If Christ truly bears our sins, carries our spiritual baggage, what are WE carrying them for?  Seriously.  If the redemption of the whole human race took place, and we are healed and made whole, we have no business holding on to our sinful baggage.

But we do, don’t we?  Erika Bentsen is a Daily Guideposts author tells a story of how she gave up crossword puzzles last year for Lent.  She describes herself, little by little, letting her love of crossword puzzles take a dominant role in her life.  She said that she got to the point that if she found a crossword puzzle anywhere, she would drop what she was doing, and do the puzzle.  Often, she would put things off to do a puzzle.  Sometimes she would pretend to listen when someone was talking to her when really she was working the crossword puzzle.  She would bring home the classified ads just for the puzzle inside.  Erika started making decisions to accommodate her habit of doing crosswords.  She craved doing them.  She didn’t realize how addicted she had become.  She realized that she had been serving crosswords like a god, wasting so much time on games

That’s the insidiousness of sin.  It can be subtle.  It can be clever.  It can quietly pull you in without you even knowing it.  Ericka had to start asking herself, “Whom do you serve?  Or, better, what do you serve?” Really.  So, she decided to give up crossword puzzles for Lent.  That was last year.  Her giving it up helped her re-shape her priorities in life, not just for Lent, but going forward.  Once she did permanently, she found new freedom to do other things.  She no longer is in a rush to do the puzzles.  She no longer craves them.  Instead, she chose not to carry the sin of making a god (with a little “g”) out of something other than God “with a big “G”)  in her life (Bentsen, Erika, Daily Guideposts 2019, Guideposts, NY, 2019, pg. 108).

So, let me ask you—how many of you gave up something for Lent?  [show of hands]  Excellent!  Good for you!  Lent gives us the opportunity to give up something because it mirrors the hard work we must do of making God the only God we worship, which, of course, means we must make the moral decision consciously to give up things in life that get in the way of God and living out God’s ways.

I wish we as a culture, as a society, as people of faith, would do the hard work of giving up sins that we continue choosing to carry in life.  I mean why do we continue carrying the sins of racism, supremacism, exceptionalism?  These are sins.  And they stem from the belief  and the feeling that there is superiority of one race, of one people, of one society over another, which often results in discrimination and prejudice towards others.

We separate people out, we discriminate, but God does not.  So, what are we carrying that for?  Seriously.  If Christ offered for all time a single sacrifice for sin, why do we hang on to these?  Those sins are supposed to die out in us because we’re supposed to be perfected by Christ for all time.  We’re supposed to see Christ in others, aren’t we?

In her book “Dakota: A Spiritual Geography,” Kathleen Norris tells a story that comes from a Russian Orthodox monastery.  A seasoned monk, very accustomed to welcoming everyone, all the guests, says to a young monk, “I have finally learned to accept people as they are.  Whatever they are in the world, could be a prostitute, or a prime minister, it is all the same to me.  But sometimes,” the monk continues, “I see a stranger coming up the road and I say, ‘Oh, Jesus Christ, is it you again?’”

We are all human beings, friends.  We are all one species on this planet.  We are much more alike than we are different.  The beauty is that we are diverse, and Christ died for all of us.  Christ took on the sins of the world - everyone in it.

So, why do we continue to practice the sins of exclusivism?  And, homophobia-ism?  And misogyny and male chauvinism?  The #MeToo movement is calling out the sins of sexual oppression.  What are we carrying these for?  I mean seriously.  If we identify with Christ’s death, then, don’t we have to make a moral decision  not just giving exclusivism up for Lent, not just suppressing it for a while… but instead, don’t we have to put it on the cross where Christ died?

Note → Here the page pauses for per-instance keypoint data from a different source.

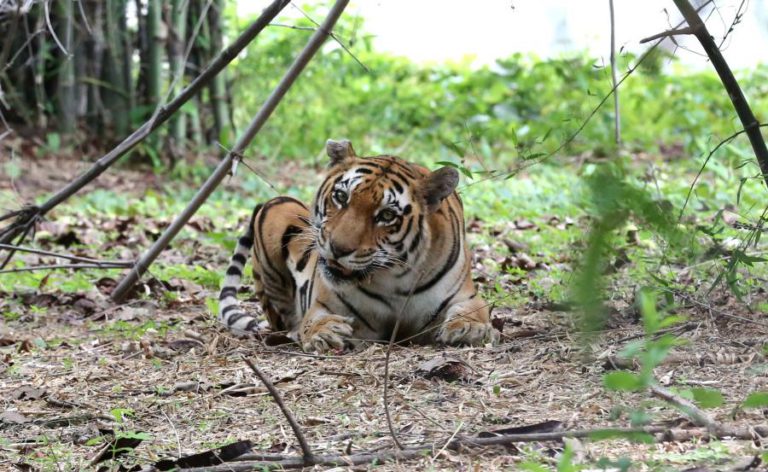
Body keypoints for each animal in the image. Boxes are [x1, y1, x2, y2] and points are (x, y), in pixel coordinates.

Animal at [217, 139, 497, 353]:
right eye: (341, 197)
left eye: (386, 215)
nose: (338, 249)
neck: (395, 280)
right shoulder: (324, 305)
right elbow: (313, 321)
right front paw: (325, 332)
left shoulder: (466, 297)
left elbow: (474, 313)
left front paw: (466, 328)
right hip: (276, 212)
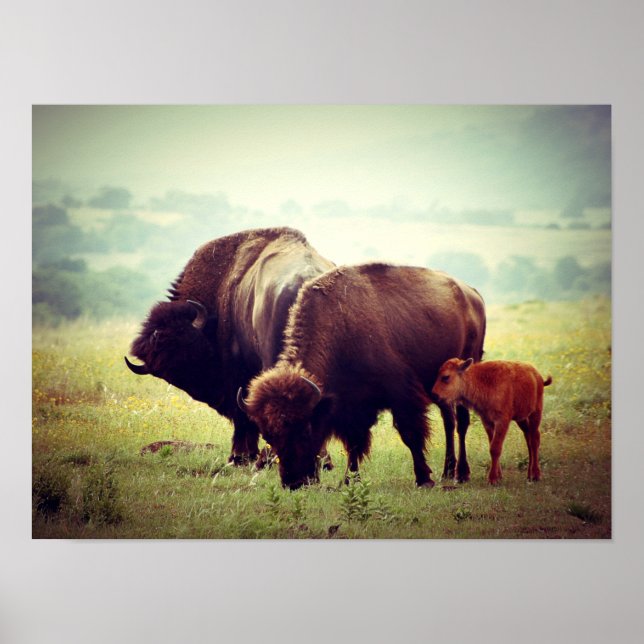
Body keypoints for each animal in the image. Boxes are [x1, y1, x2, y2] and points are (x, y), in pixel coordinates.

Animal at [238, 262, 486, 489]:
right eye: (268, 436)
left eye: (305, 429)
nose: (293, 482)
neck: (340, 329)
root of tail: (473, 294)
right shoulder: (352, 407)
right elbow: (355, 444)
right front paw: (350, 480)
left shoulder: (401, 395)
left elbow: (410, 434)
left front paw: (423, 479)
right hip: (439, 389)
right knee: (449, 420)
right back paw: (448, 471)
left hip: (466, 372)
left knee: (461, 422)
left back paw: (461, 474)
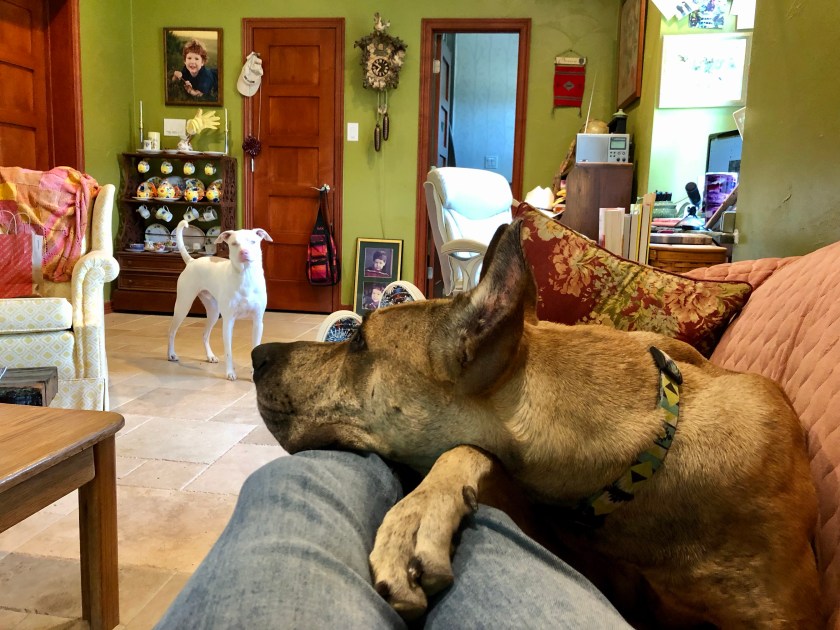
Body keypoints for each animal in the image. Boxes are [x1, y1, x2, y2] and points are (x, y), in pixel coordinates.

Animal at [168, 220, 272, 380]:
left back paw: (210, 356)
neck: (245, 276)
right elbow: (228, 352)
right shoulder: (228, 322)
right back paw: (171, 354)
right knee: (172, 331)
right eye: (234, 243)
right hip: (183, 305)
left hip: (213, 312)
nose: (244, 253)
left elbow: (255, 346)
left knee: (205, 334)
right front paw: (230, 373)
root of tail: (191, 261)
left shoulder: (257, 322)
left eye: (253, 242)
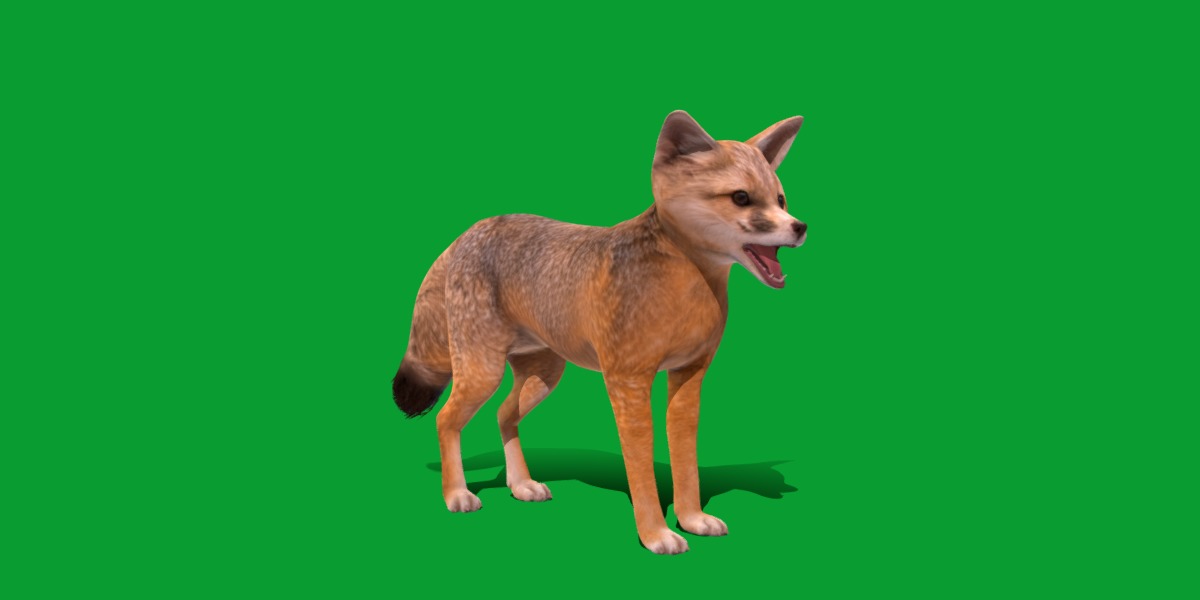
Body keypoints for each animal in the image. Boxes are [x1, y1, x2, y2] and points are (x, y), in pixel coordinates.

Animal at [393, 110, 807, 554]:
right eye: (742, 198)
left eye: (780, 200)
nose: (800, 227)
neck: (688, 292)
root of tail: (472, 230)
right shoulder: (628, 382)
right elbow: (641, 467)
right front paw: (656, 534)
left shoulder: (688, 379)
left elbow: (686, 462)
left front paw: (692, 519)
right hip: (482, 372)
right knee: (446, 420)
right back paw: (457, 494)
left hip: (542, 378)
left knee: (504, 415)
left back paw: (521, 485)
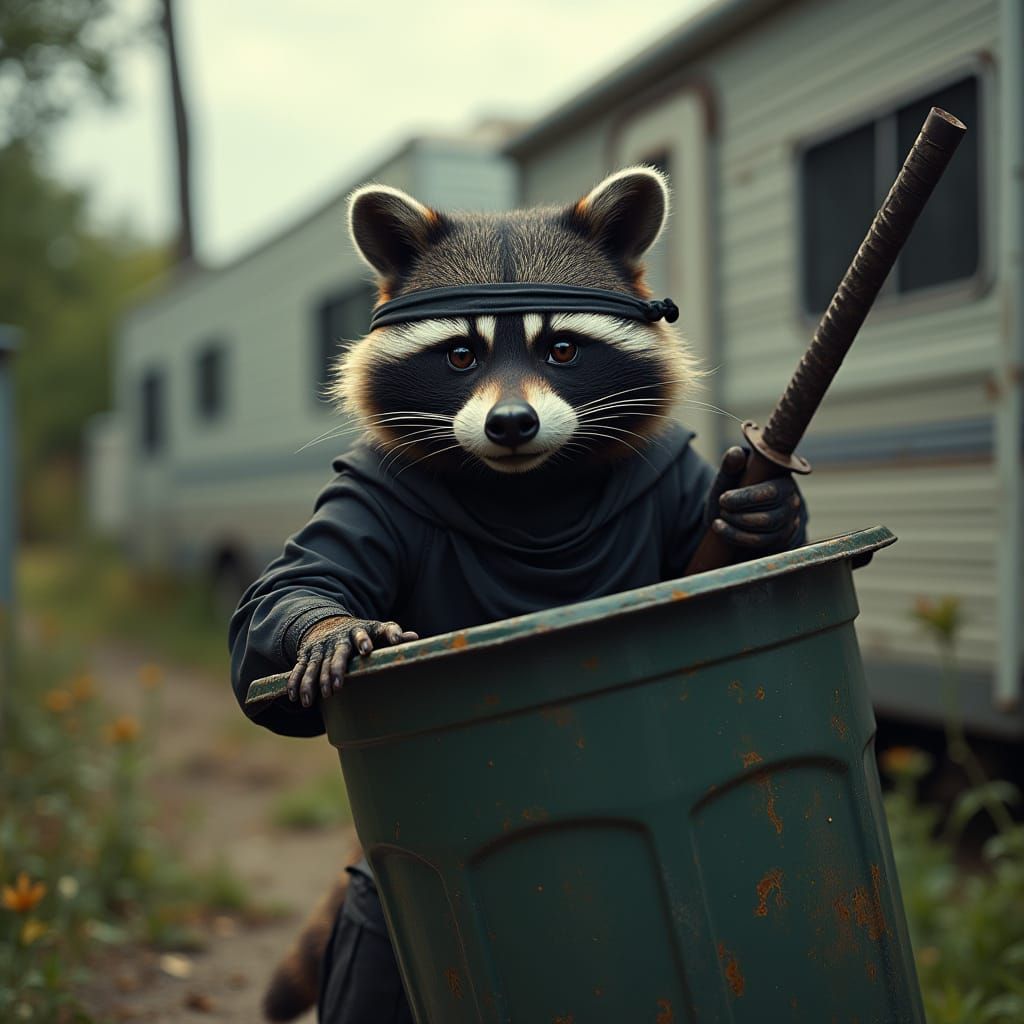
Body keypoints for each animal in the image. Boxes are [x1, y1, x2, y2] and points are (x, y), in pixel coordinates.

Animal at [231, 166, 805, 1023]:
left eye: (561, 348)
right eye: (460, 354)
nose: (510, 424)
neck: (532, 493)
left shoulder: (675, 475)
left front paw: (775, 516)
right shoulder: (373, 488)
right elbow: (285, 592)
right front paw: (322, 625)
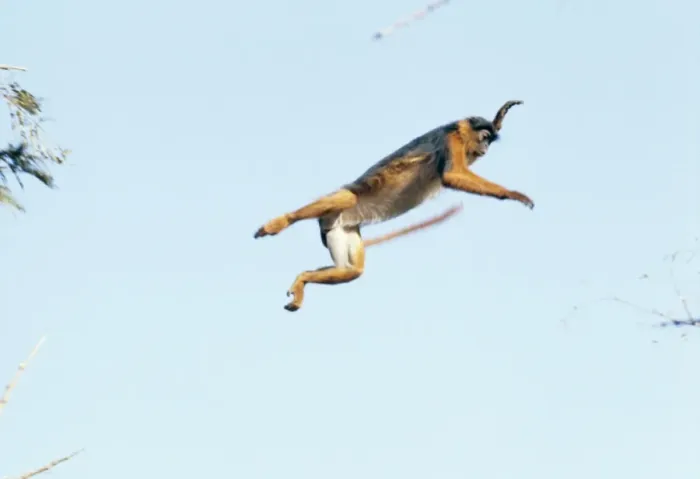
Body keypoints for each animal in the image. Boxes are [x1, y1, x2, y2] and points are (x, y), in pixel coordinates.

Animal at [254, 100, 533, 312]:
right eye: (484, 138)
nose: (485, 146)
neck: (461, 135)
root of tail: (327, 222)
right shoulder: (451, 139)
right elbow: (451, 176)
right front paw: (513, 194)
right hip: (334, 213)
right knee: (347, 198)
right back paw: (279, 223)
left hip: (341, 228)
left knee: (350, 270)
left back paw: (304, 278)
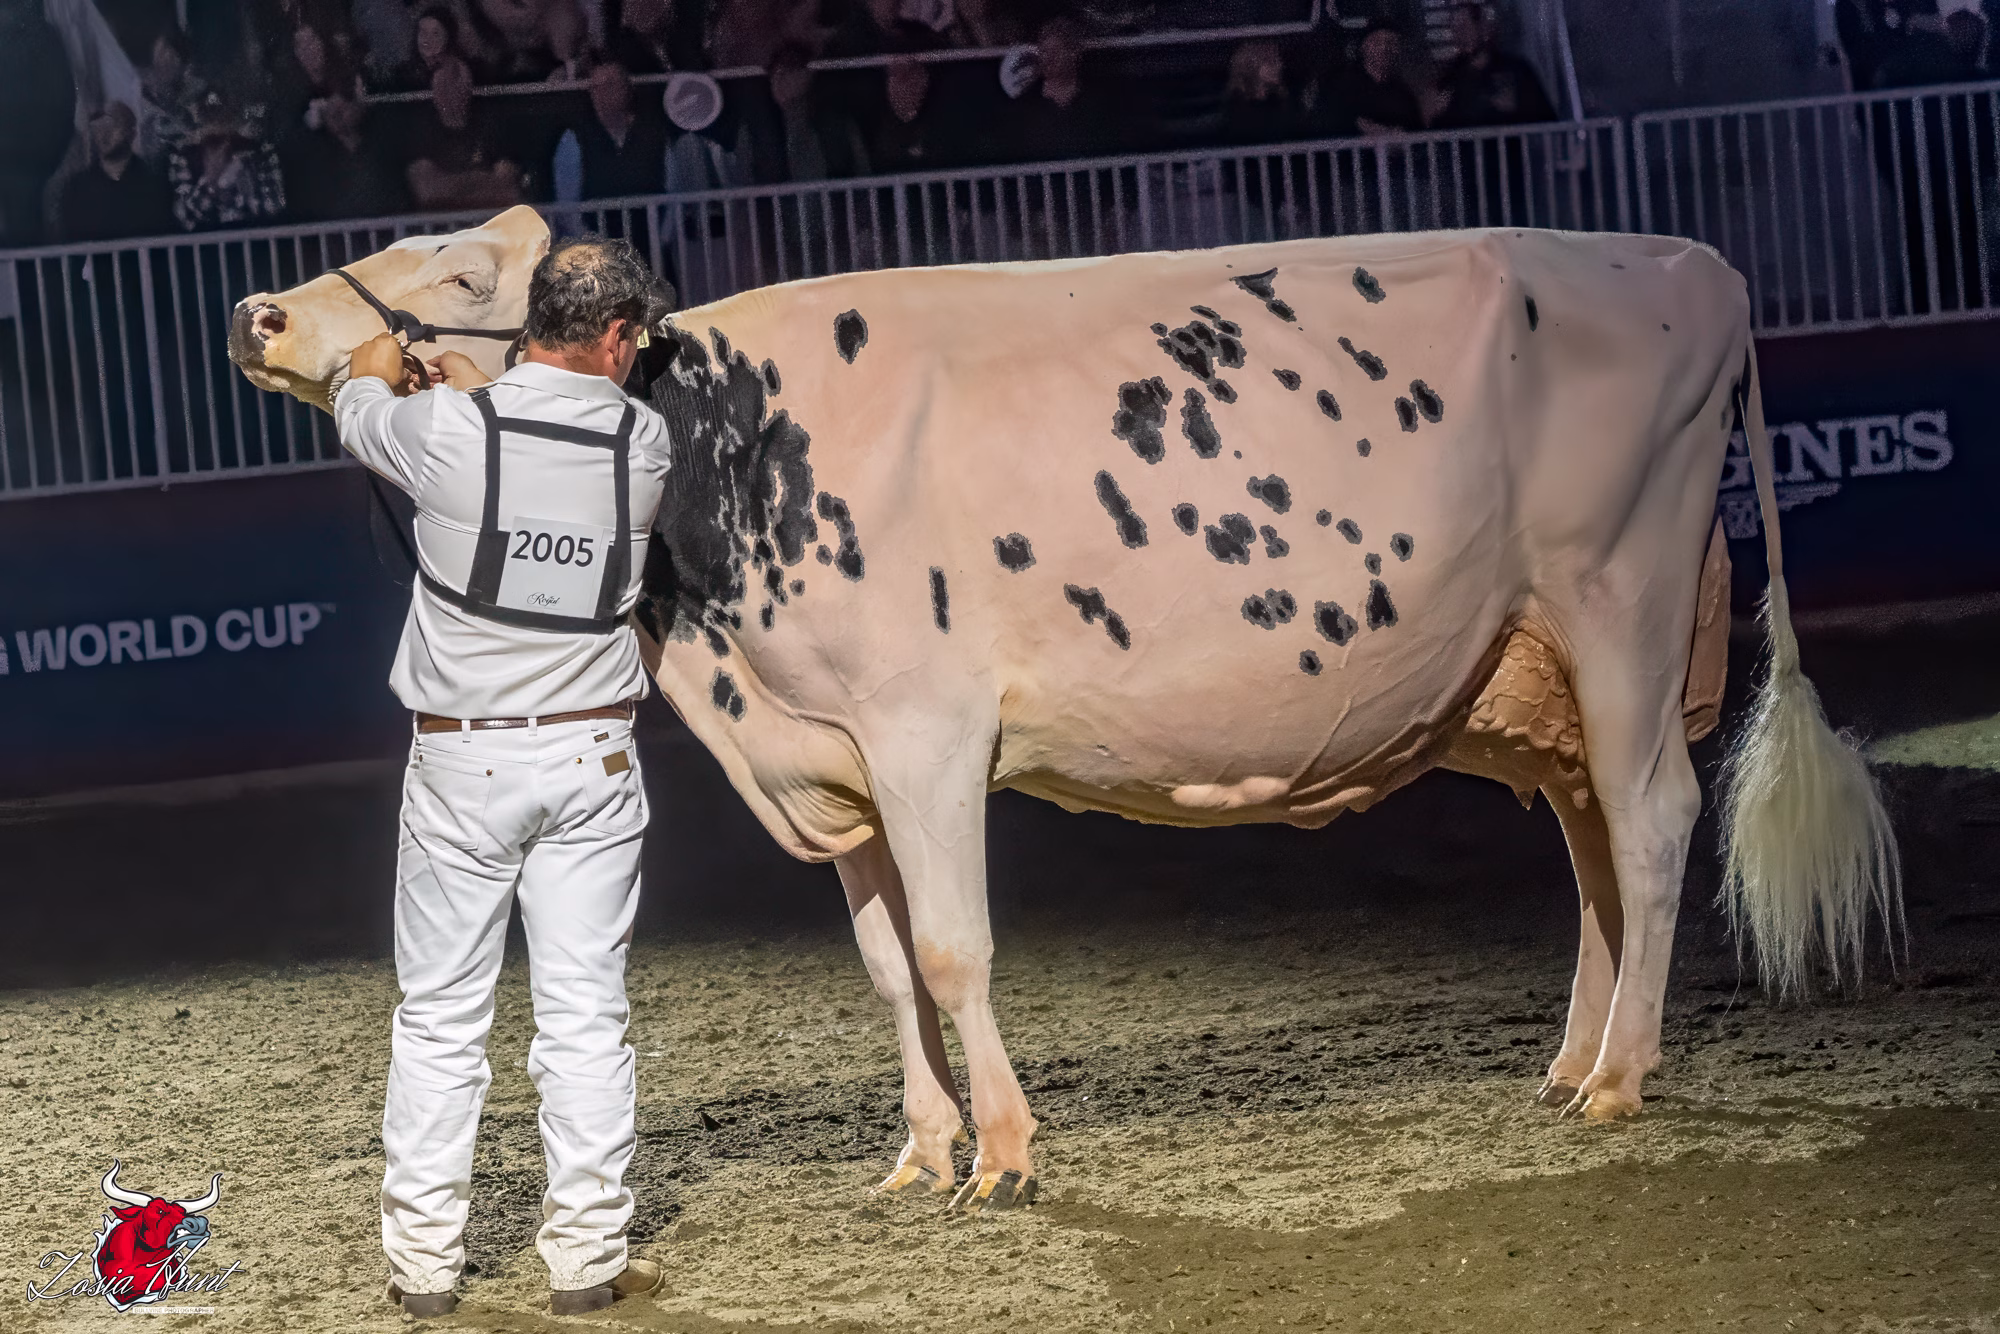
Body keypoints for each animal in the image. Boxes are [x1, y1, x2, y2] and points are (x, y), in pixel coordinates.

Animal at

Where it is supposed to die out from us?  Doesn’t the gospel speak words that set people free?  Not words that keep them in their chains!

The list goes on and on… violence, bullying, cheating to get one’s kids into college (what is up with that?) … even in our churches, denominationalism often says “my church is the right church.”  What are WE carrying THAT for?  Don’t we know that God is at work in many churches with such differing ideas and theologies  because God is reaching as many people as possible through all of our churches?  Don’t we know that there are other religions in the world because God is reaching others through them?

Two Sundays ago I shared what Raimon Pannikar, a renowned scholar of religion had to say.  He used the analogy of the world’s great rivers.  The Jordan, the Tiber, and the Ganges all nourish the lives of those who live near their banks.  One flows through Israel, mostly nourishing the Jews and Muslims, one through Rome for Christians, one through India for Hindus.  None of these rivers meet on earth, but evaporated waters from each meet in the heavens, he said, and form into clouds that rain down over all the earth.  In the same way, religions of the world remain distinct on earth, but they meet in God.  They morph into the Spirit, which is then poured out into innumerable lives all over the world (Taylor, Barbara Brown, “My Holy Envy,” Christian Century, March 13, 2019, p. 29).  Isn’t it time that we put the sins of denominationalism and religism on the cross?

I believe we have to do the hard moral work of putting our spiritual sins and baggage on the cross, letting Christ’s crucifixion kill off the “isms” we carry.

And, God is present in this holy work we do.  And in Christ, God opens the doorway to a full, abundant life for us.  We can approach God with all of who we are.  Jesus bore our sins, so our hearts become true and pure.  Our consciences are sprinkled clean.  And we find God’s beach.  We find the blessing of the warm water, and the breaking waves, and the pleasant breeze.  We find the wonders of God’s beautiful, metaphorical Hawai’i in our spiritual lives. Or whatever it is for you.  It may not be the beach.  You may find God’s mountain resort.  You may find God’s beautiful fields of bloom.  You may find God’s presence in your family room, living room, in your kitchen, in your church.  Wherever you find the wonders of God’s grace.

And, the door opens for Christ to rise in you.  So, that you may live, but not you; instead, it’s Christ who lives in you, and the old you is gone. It is  permanently changed going forward.  Easter is coming. Easter is here. You have a new life.  You have Christ’s strength to draw on… he overcame all our griefs and sins to bear. 

So, it’s time. Time to unload our baggage.  Give up our sins..  Time to live life anew in Christ.  Amen.